YORK, Maine — York historian and author Neil Rolde remembers as a child being taunted for being Jewish, being in fights and being chased by mobs. So, his most recent book about an American who denied visas to Jews fleeing the Holocaust hits home to him.
“I’ve read a lot about the Holocaust over the years, and in my reading, I kept coming across one name quite a lot — the villain who kept the refugees out of the United States,” Rolde said.
Historian and author Neil Rolde will talk about his book, “Breckenridge Long, American Eichmann?” at the York Public Library this Tuesday, June 25, at 7 p.m.

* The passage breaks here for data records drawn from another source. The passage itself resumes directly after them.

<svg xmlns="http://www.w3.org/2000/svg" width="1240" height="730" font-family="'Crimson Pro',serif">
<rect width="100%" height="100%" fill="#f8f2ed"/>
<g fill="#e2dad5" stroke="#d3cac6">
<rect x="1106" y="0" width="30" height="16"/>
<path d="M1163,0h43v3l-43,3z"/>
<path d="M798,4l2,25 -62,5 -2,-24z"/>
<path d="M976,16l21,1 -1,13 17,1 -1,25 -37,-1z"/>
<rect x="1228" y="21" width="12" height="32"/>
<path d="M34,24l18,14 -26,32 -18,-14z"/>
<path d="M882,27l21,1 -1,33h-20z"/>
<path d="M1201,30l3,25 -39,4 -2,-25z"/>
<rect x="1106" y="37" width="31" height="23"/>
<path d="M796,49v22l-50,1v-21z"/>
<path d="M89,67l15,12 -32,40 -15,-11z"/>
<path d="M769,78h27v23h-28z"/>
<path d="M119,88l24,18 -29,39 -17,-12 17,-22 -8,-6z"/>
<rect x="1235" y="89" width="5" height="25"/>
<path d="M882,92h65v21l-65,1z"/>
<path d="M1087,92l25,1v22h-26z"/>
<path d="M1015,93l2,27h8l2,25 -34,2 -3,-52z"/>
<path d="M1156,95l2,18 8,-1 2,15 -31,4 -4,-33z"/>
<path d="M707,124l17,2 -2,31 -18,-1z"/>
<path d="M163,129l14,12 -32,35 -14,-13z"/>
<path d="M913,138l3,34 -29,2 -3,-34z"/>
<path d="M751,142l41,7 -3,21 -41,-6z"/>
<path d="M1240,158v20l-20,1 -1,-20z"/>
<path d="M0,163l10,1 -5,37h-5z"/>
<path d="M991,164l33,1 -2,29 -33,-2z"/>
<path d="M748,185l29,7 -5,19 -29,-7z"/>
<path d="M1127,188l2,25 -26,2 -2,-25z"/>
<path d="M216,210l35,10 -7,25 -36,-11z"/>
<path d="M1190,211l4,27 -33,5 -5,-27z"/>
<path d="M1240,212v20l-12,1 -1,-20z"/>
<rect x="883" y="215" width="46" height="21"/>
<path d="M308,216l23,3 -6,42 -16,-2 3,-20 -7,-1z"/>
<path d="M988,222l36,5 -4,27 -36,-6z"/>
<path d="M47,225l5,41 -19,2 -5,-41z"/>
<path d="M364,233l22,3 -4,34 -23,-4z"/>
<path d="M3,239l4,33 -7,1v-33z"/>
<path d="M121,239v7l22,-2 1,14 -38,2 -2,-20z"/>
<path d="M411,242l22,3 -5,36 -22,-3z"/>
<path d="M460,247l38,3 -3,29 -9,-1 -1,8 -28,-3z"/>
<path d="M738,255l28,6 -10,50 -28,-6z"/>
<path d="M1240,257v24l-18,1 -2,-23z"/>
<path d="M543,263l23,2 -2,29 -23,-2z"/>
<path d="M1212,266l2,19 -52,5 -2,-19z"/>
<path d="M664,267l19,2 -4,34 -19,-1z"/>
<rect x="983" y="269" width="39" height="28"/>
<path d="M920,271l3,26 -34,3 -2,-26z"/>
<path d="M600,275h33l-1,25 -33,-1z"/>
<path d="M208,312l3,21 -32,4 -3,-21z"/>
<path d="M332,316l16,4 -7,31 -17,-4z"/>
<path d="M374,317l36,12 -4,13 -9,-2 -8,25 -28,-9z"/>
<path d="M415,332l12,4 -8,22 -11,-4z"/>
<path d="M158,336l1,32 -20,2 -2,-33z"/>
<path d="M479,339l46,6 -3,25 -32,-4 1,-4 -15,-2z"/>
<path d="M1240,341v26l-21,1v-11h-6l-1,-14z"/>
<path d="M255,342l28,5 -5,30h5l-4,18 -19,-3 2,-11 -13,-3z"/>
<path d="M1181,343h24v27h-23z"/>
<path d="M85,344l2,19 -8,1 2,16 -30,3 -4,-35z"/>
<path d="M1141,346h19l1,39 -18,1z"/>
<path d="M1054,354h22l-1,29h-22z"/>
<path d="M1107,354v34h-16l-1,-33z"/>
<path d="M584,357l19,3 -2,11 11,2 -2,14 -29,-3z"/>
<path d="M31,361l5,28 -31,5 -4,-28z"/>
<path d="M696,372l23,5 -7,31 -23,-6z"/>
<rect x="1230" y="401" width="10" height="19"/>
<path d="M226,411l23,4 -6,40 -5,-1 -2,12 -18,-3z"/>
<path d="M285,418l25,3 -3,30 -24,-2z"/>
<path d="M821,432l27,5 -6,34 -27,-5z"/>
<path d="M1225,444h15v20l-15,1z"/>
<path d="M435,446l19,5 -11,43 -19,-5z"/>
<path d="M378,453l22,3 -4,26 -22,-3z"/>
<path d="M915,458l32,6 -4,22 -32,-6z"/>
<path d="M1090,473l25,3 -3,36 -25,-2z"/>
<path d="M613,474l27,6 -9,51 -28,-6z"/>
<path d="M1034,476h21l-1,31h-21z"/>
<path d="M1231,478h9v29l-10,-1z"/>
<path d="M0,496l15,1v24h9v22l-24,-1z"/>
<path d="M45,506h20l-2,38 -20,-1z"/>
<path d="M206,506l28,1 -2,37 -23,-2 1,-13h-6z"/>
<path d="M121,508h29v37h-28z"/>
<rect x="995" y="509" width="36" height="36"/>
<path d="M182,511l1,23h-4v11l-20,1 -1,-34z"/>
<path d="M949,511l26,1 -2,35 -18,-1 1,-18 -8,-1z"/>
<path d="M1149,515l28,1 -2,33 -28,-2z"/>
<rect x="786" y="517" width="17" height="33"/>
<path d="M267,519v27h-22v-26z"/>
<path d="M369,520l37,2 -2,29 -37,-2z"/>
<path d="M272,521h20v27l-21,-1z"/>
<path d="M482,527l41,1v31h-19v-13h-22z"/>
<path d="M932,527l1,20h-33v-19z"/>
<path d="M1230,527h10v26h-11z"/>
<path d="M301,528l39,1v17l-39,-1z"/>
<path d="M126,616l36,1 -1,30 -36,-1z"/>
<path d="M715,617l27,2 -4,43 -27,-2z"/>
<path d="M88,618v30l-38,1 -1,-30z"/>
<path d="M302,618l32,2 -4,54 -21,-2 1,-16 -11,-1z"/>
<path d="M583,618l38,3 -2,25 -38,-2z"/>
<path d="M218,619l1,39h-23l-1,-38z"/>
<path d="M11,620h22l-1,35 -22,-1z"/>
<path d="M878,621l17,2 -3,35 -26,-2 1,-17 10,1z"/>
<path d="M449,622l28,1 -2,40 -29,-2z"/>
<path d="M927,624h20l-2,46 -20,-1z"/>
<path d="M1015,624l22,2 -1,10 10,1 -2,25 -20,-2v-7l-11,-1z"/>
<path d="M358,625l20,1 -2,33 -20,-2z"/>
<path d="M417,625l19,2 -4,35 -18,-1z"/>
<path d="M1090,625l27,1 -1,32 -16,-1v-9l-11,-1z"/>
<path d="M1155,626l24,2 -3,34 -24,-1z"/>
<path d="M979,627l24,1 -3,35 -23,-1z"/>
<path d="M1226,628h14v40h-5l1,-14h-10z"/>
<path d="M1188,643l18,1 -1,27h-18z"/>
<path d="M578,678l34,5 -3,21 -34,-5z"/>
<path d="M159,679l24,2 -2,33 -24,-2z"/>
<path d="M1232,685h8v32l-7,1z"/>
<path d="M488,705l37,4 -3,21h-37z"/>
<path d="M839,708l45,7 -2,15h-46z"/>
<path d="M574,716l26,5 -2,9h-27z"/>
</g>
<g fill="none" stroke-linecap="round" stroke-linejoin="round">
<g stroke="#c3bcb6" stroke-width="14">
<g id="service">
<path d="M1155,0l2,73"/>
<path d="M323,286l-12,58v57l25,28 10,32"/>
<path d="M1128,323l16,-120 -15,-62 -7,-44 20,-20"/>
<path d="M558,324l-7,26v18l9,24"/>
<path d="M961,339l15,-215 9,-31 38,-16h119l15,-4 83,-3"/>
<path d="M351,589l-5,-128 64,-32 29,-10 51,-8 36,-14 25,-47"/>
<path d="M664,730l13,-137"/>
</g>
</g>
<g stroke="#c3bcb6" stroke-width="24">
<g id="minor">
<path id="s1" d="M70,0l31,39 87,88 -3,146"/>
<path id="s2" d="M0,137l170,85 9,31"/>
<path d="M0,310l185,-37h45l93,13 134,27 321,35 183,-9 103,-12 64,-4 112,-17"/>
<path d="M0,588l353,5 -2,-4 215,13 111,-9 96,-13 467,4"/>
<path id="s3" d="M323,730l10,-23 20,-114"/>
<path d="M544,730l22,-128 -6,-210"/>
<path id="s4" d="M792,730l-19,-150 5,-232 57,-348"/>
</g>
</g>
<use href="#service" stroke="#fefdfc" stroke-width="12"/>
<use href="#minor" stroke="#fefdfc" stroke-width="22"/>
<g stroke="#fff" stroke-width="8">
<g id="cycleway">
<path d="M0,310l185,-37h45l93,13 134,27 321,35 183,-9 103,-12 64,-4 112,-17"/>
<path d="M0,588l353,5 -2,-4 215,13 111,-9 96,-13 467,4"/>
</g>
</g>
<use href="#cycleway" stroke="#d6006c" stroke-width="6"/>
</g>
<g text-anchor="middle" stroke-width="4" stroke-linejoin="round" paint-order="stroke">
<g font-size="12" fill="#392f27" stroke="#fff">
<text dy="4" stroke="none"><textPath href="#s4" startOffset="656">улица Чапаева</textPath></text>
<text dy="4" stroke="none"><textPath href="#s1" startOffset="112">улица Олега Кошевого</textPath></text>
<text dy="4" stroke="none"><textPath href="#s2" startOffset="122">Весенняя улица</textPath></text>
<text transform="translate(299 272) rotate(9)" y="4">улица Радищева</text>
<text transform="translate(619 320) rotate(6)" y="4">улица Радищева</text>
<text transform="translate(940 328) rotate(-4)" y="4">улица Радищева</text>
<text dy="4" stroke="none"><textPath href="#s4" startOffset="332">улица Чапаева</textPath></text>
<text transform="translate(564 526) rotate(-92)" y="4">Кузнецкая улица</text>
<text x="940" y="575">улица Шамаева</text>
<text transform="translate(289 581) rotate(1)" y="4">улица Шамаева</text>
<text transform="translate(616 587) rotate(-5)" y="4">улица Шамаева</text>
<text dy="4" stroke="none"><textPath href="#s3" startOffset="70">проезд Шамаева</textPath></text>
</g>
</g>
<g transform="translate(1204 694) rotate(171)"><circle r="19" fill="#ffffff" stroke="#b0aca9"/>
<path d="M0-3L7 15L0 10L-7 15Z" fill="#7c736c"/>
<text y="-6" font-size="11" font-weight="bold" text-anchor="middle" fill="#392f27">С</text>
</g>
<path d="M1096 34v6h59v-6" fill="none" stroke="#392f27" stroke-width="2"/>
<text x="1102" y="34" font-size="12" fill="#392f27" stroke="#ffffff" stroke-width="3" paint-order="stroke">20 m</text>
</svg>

That name — State Department Assistant Secretary Breckinridge Long — led him to the Library of Congress, to Missouri and to other archives and led to the publication of his book: “Breckinridge Long, American Eichmann??? An Enquiry into the Character of the Man Who Denied Visas to the Jews,” which he will speak about at 7 p.m. Tuesday at the York Public Library
The provocative title is purposeful, Rolde said, even though “I’ve gotten a lot of flak for that.” Nazi SS Lt. Col. Adolf Eichmann is widely regarded as one of the major organizers of the Holocaust. When he was tried on charges years later, he said he was “just following orders,” Rolde said.
“I put Long into that class. He said he thought he was following orders, and what he was really doing is sending people to the gas chambers,” Rolde said.
Long came from a long line of senators and Confederate officers and one of his relatives, John Campbell Breckinridge, was even the vice president of the United States.
“That was part of his makeup. He was going to be as famous as his forbears,” Rolde said.
During World War II, Long found himself at the State Department in charge of handing out visas worldwide. Long was able to essentially create his own guidelines unimpeded by Secretary of State Cordell Hull, whom Rolde called weak.
“He said the Nazis would let Jews come over here if they became spies, which is an outright lie. I suppose he believed it or taught himself to believe it,” Rolde said. “Meanwhile, Hull rubber-stamped everything he did.”
In all the documentation Rolde unearthed about Long, he never read Long write or say anything overtly anti-Semitic. However, Rolde said he was a wealthy man who did talk about the unwashed “hordes” in Europe.
“He was doing everything he could to block them from entering. The State Department was letting in certain Jewish people, like Einstein, but very few,” he said. In fact, the son of Macy’s Department Store owner Nathan Strauss petitioned for his friend, Otto Frank, to be able to leave Amsterdam, but the visa was denied. Frank’s daughter was Anne Frank.
Rolde said he does not know the precise number of visas Long denied to European Jews, but said there were “thousands and thousands.”
Rolde said President Franklin D. Roosevelt’s role during this time was interesting.
“One of his great fears was that if he showed too much slant toward the Jewish people, Hitler would pick that up as a propaganda piece and Americans would start saying, ‘Oh, the Jews got us into this war,'” Rolde said. “He didn’t want to step into that, so he kept saying, ‘Brick Long is taking care of all that.'”
Over time, as word leaked out about the extermination of Jews throughout Europe, pressure was put on the State Department to open up its visa process. By 1943, Long was gone.